Brine adds that he’s heard from many consumers, primarily in Eastern Washington, who are having difficulty obtaining homeowners insurance, which can be attributed to the higher likelihood of wildfires in the region.
It will likely take some time for the market to self-correct and rates to level off, he says.
LeBlanc says he hasn't seen any carriers leave Washington, but he has noticed selective underwriting, including halting coverage for structures of a certain age, or a dislike for certain types of businesses. If a policyholder has had a claim, many carriers are choosing not to renew, LeBlanc says.
Some clients may be affected who never had a claim.
"The carrier used to be OK with (for example) a 40-year-old commercial building, and they’ve now made new underwriting guidelines saying the building has to be 30 years or newer, so then we have to find a new market,” LeBlanc says.
After the Oregon Road and the Grey fires in Spokane County last year, many insurers also are choosing not to do business in those ZIP codes, LeBlanc says. This is felt by individual homeowners, but it’s also beginning to happen to business owners, he adds.
Just like the cost to rebuild a structure has risen, Brine says, the cost to repair vehicles also has increased significantly. Vehicles are now more technologically advanced and are equipped with things like sensors and cameras, which are expensive to repair or replace.
In addition, the number of serious car wrecks also has risen, leading to large payouts for medical expenses, Brine says.
According to the Washington Department of Transportation, the number of automobile accidents in 2023 totaled 78,116–a 10-year low–and down from 103,315 total crashes in 2022. However, while there were fewer crashes in 2023, the number of serious collisions was higher than in previous years, with 772 people killed in car wrecks statewide in 2023, up from 745 in 2022, the most in three decades, the agency reports.
“The seriousness of crashes is going up, even if the number of crashes is leveling off,” Brine says. “A vehicle where there is a fatality means there are probably other people injured … and the cost of treating injuries with medical care is also higher.”
Brine says communities across the country also are experiencing a rise in serious car wrecks with fatalities.
“The rates of fatal crashes in this country have exploded,” Brine says. “It’s a psychological issue that I’m not sure we’ve got to the bottom of yet.”
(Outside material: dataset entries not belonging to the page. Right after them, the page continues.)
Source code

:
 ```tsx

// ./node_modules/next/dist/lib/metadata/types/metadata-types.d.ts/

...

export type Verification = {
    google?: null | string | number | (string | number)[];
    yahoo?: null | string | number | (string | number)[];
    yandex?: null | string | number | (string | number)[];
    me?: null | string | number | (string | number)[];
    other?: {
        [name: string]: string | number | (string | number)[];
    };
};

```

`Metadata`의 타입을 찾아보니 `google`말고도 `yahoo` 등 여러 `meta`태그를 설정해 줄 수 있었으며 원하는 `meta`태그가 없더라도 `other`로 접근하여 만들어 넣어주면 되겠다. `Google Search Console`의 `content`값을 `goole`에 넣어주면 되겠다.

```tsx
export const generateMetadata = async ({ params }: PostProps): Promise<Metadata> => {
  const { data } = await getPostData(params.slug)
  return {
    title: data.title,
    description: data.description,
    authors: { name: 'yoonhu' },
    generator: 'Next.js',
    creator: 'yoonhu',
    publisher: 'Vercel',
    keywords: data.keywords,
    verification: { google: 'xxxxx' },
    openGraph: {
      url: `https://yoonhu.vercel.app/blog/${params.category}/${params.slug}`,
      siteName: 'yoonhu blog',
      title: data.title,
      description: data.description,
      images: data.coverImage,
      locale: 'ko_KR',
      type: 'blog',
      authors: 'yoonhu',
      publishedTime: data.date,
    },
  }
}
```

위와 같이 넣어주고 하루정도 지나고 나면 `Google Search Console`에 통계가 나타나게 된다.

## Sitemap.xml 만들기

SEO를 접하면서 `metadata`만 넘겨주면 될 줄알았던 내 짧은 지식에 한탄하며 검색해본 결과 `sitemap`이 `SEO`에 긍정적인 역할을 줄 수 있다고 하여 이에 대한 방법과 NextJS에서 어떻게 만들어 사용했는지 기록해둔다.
For enterprises looking ahead and wondering how to mitigate insurance costs, LeBlanc advises owners to build a focused business plan that communicates how the company operates, avoid mixing several businesses under one umbrella, and have a dedicated professional in charge of accounting. For businesses with fleets, he advises to shop around and stay ahead of renewal dates.
More broadly, there also are steps that communities can take to help lower the cost of insurance within their ZIP codes or avoid carriers from opting out of doing business with high-risk communities, Brine says.
Having buildings that are hardened against wildfire, and an involved community taking steps to reduce catastrophic loss can make the difference between paying out claims to a dozen properties versus a thousand properties, Brine says.
“(Wildfires) are not going away. In fact, they are going to get worse, so we better figure out ways to prepare for it, live with it, and minimize the loss from it,” Brine says.